In August 2018, he was one of eight players that were fined by the Kerala Cricket Association, after showing dissent against Kerala's captain, Sachin Baby.

His maiden 5-wicket haul (6 for 88) came against Himachal Pradesh on the 2018-19 Ranji Trophy. His career best performance (7 for 88) to date was against Punjab on the 2019-20 Ranji Trophy.

He made his Twenty20 debut for Kerala in the 2018–19 Syed Mushtaq Ali Trophy on 21 February 2019 against Manipur.

He took his maiden five-wicket haul in List A during the 2021-22 Vijay Hazare Trophy against Maharashtra.

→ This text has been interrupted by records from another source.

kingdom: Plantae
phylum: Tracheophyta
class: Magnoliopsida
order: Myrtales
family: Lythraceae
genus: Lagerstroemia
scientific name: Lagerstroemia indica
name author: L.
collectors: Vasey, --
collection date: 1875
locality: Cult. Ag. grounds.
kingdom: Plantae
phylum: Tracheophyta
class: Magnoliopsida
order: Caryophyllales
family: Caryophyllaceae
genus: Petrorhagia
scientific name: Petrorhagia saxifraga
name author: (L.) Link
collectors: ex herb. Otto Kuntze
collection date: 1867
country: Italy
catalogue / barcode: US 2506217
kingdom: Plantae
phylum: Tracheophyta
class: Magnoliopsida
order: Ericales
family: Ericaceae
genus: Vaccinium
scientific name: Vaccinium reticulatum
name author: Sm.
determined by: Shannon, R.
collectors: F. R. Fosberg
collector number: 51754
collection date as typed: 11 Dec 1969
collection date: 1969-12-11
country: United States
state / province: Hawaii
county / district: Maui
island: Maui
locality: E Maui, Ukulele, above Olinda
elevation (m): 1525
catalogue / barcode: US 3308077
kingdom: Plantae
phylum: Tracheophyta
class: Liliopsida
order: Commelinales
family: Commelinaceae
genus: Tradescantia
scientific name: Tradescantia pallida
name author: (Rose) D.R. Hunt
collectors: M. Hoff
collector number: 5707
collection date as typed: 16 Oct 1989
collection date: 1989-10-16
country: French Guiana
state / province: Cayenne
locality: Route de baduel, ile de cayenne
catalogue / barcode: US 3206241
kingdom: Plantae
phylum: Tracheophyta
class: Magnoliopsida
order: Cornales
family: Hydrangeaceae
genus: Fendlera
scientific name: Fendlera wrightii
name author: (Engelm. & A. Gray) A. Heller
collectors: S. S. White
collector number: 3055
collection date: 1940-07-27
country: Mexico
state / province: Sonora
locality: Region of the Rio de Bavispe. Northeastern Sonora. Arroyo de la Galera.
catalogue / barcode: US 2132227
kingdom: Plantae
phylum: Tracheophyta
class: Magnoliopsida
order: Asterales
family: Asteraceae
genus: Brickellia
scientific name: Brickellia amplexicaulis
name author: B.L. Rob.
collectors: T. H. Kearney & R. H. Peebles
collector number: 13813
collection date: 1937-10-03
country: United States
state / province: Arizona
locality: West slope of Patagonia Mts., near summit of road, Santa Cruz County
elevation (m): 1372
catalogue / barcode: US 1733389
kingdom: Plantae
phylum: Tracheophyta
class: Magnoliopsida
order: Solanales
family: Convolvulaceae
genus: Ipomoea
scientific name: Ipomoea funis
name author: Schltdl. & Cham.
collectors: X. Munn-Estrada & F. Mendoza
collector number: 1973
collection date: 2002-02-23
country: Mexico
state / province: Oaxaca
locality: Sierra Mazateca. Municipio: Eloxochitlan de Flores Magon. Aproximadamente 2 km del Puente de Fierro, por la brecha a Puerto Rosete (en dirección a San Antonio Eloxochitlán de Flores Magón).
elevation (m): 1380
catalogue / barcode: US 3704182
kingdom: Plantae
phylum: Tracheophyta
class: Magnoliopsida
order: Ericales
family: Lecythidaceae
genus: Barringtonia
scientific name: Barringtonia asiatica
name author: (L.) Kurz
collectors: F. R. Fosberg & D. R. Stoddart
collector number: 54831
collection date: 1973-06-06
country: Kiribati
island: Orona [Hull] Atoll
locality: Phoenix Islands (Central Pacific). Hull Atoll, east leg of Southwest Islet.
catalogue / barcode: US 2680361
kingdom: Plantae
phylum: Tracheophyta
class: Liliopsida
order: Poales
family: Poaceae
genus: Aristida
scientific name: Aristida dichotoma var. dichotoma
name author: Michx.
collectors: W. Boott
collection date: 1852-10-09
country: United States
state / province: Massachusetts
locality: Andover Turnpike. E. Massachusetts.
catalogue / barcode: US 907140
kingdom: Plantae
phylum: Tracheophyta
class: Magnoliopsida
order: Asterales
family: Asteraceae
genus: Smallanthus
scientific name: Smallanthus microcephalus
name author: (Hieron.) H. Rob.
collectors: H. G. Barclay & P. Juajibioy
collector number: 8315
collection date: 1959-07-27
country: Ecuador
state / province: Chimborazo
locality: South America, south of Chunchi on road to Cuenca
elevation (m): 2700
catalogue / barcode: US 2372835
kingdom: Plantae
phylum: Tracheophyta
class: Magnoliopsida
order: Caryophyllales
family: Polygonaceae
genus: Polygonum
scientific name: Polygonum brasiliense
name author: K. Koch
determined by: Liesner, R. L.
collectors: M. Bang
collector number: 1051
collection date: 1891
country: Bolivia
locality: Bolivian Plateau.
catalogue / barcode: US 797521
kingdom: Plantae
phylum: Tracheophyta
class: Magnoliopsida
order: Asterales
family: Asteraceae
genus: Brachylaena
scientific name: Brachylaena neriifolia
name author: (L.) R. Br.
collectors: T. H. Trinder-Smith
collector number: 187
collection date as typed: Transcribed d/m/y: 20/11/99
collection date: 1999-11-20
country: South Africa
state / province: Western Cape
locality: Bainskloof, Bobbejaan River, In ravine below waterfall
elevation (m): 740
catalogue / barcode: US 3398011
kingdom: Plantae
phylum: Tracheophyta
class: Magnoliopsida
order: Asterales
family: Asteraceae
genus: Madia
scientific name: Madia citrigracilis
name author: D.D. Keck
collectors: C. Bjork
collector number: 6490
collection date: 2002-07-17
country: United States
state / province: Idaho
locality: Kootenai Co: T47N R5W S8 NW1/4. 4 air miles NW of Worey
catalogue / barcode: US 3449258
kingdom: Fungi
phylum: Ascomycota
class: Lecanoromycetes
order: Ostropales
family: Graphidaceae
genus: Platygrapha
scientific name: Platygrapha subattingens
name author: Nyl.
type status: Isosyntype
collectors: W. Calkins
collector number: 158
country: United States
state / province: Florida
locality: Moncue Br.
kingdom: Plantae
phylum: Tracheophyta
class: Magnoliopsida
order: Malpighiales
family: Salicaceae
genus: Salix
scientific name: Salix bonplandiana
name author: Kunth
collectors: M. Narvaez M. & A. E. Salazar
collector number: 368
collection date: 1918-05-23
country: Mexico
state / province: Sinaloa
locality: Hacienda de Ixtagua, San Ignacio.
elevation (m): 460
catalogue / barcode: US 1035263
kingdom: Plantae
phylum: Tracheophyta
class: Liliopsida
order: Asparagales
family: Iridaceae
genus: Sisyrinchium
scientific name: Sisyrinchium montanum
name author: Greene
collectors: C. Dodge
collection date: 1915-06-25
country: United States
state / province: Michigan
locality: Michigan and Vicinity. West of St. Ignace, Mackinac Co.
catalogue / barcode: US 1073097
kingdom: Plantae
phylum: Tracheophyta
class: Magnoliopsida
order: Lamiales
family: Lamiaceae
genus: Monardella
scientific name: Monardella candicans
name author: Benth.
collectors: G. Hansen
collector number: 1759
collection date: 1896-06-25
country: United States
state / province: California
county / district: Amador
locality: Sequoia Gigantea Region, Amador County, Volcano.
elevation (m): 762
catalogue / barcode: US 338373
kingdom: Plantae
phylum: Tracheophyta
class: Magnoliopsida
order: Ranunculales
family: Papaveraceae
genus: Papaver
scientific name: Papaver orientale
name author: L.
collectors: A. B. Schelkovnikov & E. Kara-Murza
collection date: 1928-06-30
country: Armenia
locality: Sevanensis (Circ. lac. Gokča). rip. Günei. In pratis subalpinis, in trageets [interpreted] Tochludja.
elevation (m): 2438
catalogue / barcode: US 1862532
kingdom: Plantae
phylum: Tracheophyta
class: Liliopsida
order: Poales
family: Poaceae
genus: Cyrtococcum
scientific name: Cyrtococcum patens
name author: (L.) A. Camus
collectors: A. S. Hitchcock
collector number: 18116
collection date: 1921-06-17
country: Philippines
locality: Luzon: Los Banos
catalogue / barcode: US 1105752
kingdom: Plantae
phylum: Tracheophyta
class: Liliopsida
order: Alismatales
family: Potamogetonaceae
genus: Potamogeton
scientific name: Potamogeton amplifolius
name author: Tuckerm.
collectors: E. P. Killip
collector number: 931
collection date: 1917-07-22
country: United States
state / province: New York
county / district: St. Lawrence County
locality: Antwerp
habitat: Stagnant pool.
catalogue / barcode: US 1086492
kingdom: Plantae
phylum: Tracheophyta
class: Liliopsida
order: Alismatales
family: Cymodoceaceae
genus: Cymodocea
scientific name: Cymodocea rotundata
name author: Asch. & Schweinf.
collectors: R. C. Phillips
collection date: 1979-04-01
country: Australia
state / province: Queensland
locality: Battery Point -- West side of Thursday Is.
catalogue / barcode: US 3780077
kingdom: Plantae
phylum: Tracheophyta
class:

He was Kerala's highest wicket-taker in the season with 11 wickets from six matches.

==Indian Premier League==
Nidheesh had earlier attended a trial camp of Kochi Tuskers Kerala but he failed to get a contract. Following an impressive 2017-18 Ranji Trophy season he was bought by the Mumbai Indians for 20 lakhs INR in the 2018 IPL auction.